- Stored data:
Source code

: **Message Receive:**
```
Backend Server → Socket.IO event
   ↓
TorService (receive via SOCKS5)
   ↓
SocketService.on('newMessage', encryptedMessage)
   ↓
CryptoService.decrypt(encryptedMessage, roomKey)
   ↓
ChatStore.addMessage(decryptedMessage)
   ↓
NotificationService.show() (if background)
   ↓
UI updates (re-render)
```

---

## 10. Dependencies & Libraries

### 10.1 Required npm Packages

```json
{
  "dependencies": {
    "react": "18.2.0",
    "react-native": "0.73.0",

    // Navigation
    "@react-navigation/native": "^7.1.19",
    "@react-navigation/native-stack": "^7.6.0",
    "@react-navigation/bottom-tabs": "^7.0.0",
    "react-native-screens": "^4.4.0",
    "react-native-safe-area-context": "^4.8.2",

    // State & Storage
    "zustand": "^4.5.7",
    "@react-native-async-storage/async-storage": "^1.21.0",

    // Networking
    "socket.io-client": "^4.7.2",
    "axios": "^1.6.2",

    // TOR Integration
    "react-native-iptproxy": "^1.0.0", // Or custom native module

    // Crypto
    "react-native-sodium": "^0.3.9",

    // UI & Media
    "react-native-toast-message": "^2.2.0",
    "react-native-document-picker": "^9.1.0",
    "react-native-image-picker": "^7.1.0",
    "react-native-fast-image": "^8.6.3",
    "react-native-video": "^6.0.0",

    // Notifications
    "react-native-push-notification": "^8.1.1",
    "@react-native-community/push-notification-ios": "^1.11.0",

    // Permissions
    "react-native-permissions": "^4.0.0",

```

- Work order:
Copy all lines from the entries that contain the word "encryptedMessage".

- Reply:
SocketService.on('newMessage', encryptedMessage)
CryptoService.decrypt(encryptedMessage, roomKey)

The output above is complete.